Friday, May 17, 2019

Redboxing: MISS BALA

by Rob DiCristino
Jane the Virgin goes John Wick.

“La bala settles everything,” kingpin Lino Esparza (Ismael Cruz Cordova) tells Gloria Fuentes (Gina Rodriguez), the terrified makeup artist he’s been holding captive at his palatial estate. As he models proper use of the AR-15 rifle, he reminds Gloria that as long as her friend Suzu Ramos (Cristina Rodlo) is missing – and as long as she needs his help to find her – she’s going to have to learn to defend herself in a firefight. Gloria doesn’t want to be there; she only wanted to help the police find the men who abducted Suzu, police who turned out to be agents of Esparza’s Las Estrellas cartel. But Gloria is holding her own. After DEA officer Brian Reich (Matt Lauria) abandoned her, she’s decided to hear Lino out. He may be her best chance to free Suzu from the corrupt Tijuana police chief Saucedo’s (Damian Alcazar) human trafficking ring. All Gloria has to do is win the Miss Baja California Pageant and an invitation to his Saucedo’s bedroom. Once Lino has her location, he’ll take care of the rest.
Not all goes as planned, of course, but you knew that. In fact, you know more or less everything that’s going to happen in Catherine Hardwicke’s Miss Bala, an uninspired remake of Gerardo Naranjo’s 2011 Spanish-language film of the same name. Though the Twilight director shows a flare for action and a genuine interest in smaller human moments, there simply isn’t enough meat on Miss Bala’s bones to generate any compelling or memorable drama. It’s a frustrating exercise in missed opportunities: Gloria’s nervous passages through the U.S./Mexican border are prime real estate for Sicario-esque action set pieces, but none materialize. Lino’s preoccupation with Gloria’s poise and beauty might have served a “conflicted loyalties” subplot, but that dies on the vine. Both are as trite and well-worn as anything else in Miss Bala, but hell, at least they’d add some texture. Instead, we get a serviceable actioner with a bizarre third act – the aforementioned pageant, which I’ll come back to – and a questionable franchise hook that suggests a depth of character we never actually see.

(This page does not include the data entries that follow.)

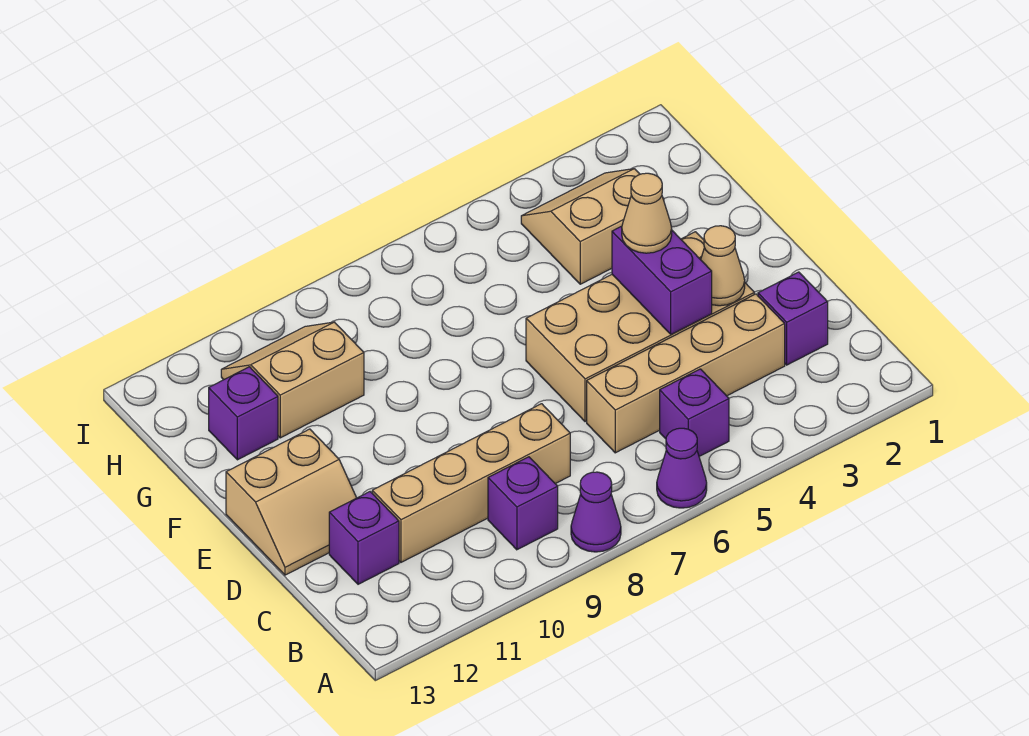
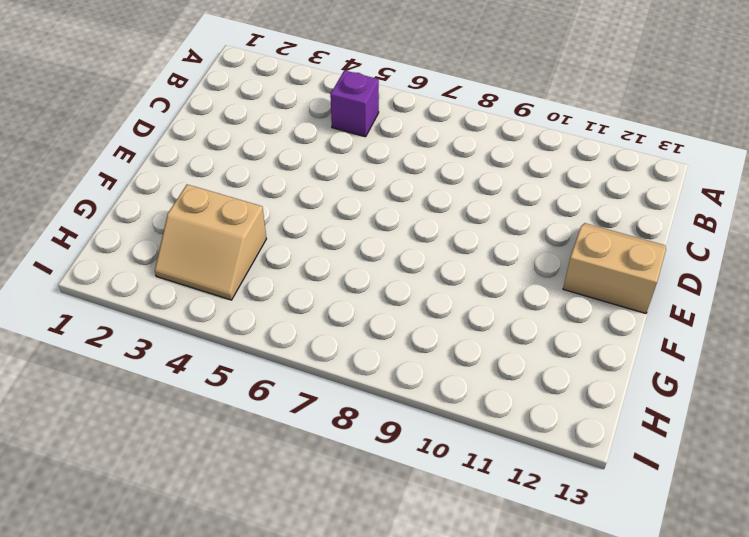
none -> purple 1x1 cone [657,428,707,508]
none -> purple 1x1 cone [571,472,621,552]
none -> purple 1x1 brick [488,457,558,550]

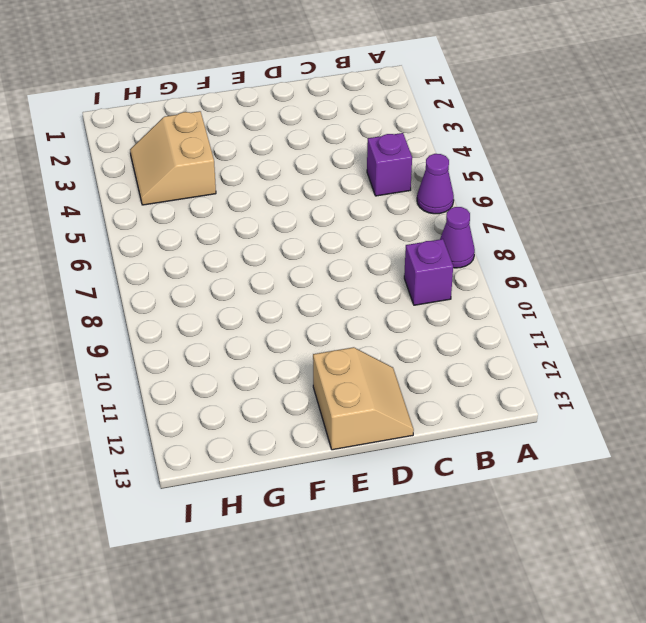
none -> purple 1x1 brick [758,272,828,365]
none -> tan 1x4 brick [587,294,785,453]
none -> tan 1x4 brick [372,404,570,562]

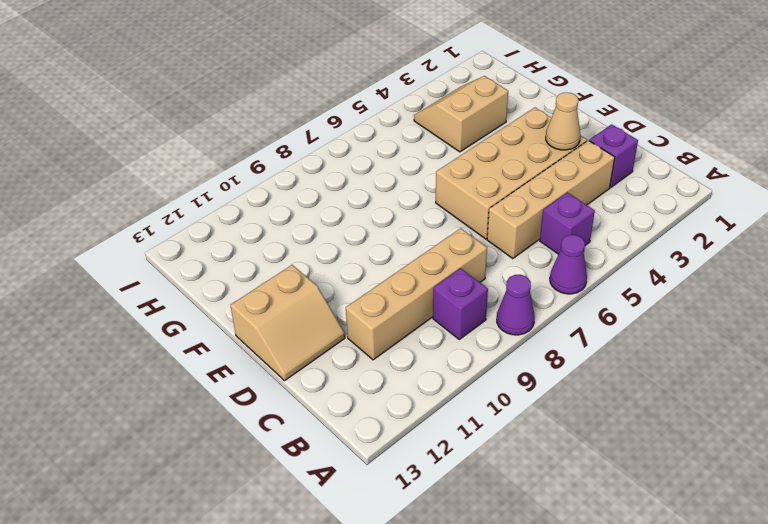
none -> purple 1x1 brick [329,492,399,584]
none -> tan 2x2 slope [221,322,364,438]
none -> purple 1x1 brick [209,367,278,460]

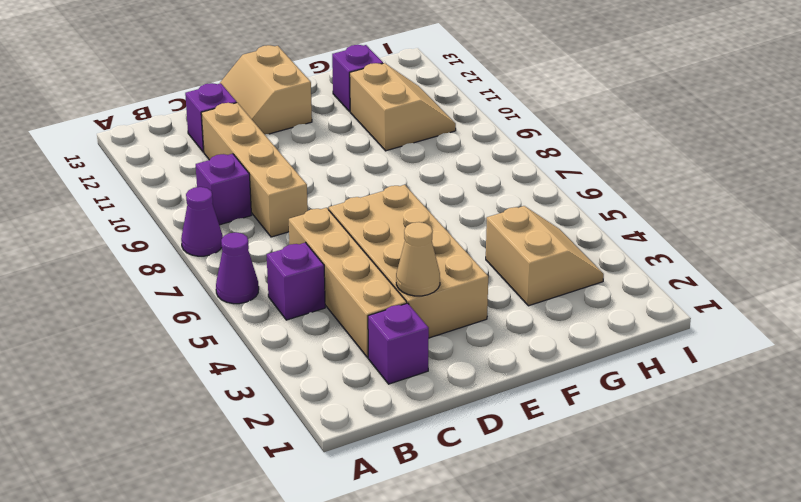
none -> purple 1x2 brick [612,226,712,334]
none -> tan 1x1 cone [622,173,672,253]

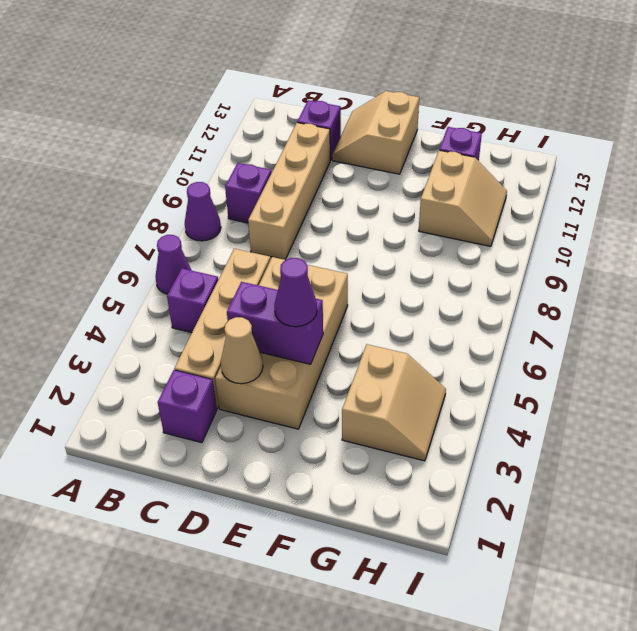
purple 1x1 cone [274,258,317,327] -> tan 1x1 cone [622,173,672,253]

Issues aside, what we do get is substantial evidence that Jane the Virgin’s Gina Rodriguez should be a movie star. She imbues Gloria with a quiet fearlessness and finds small opportunities for vulnerability that couldn’t possibly exist on the page. She wrings Miss Bala out like a sponge, making everything she can out of each second of screen time. It’s not a complex role, of course, and there’s very little character arcing to be done, but there are many actors who would play Gina as helpless where Rodriguez plays her incredulous. She plays her desperate, but not pleading. She holds her shit together without making anything look too easy. And then, when asked to pose as a beauty queen, she manages to coat her expression in just enough false confidence to convince strangers without losing the sadness behind her eyes. It’s a nuanced and subjective thing (and, admittedly, doesn’t add much to Miss Bala’s overall quality), but Rodriguez deserves praise for molding something real out of stock materials.
Alright, so, this pageant: Remember Suzu? Gloria came south from Los Angeles to do her best friend’s makeup and accompany her to the competition. The pair hit a nightclub to schmooze the local influencers beforehand, and it was from there that Suzu was abducted by gunmen. Right. Got it? It’s as good an inciting incident as any other, but it has very little to do with Gloria, herself. As a result, there’s nothing thematically interesting about her return to the pageant as a competitor (and winner, thanks to a few well-placed bribes). The whole thing feels perfunctory. It’s bizarre. It feels like an artifact from the original Miss Bala, in which the Gloria character was ALSO a frequent pageant competitor. But none of that works here. The “beauty queen-turned assassin” of the marketing campaign isn’t the character we’re given in the film. Was this Miss Bala chopped up in editing? Were parts reshot? It’s hard to tell, exactly, but when Anthony Mackie shows up as a CIA recruiter looking to enlist Gloria’s future services, it’s not exactly clear what they are or what would motivate her to accept.
It’s hard to watch a female-driven revenge yarn like Miss Bala and not pine for the cold brutality of Sicario or the joyous ostentation of Coralie Fargeat’s Revenge. Even Walter Hill’s ill-advised The Assignment is more layered and distinctive. But Miss Bala’s lack of originality doesn’t entirely dilute its entertainment value. It’s solid. It’s workable. Rodriguez is a star. The truth is that there are time when “middle of the road” is a death sentence, and there are times when it’s exactly what we need. Where Miss Bala falls on that scale is entirely up to you.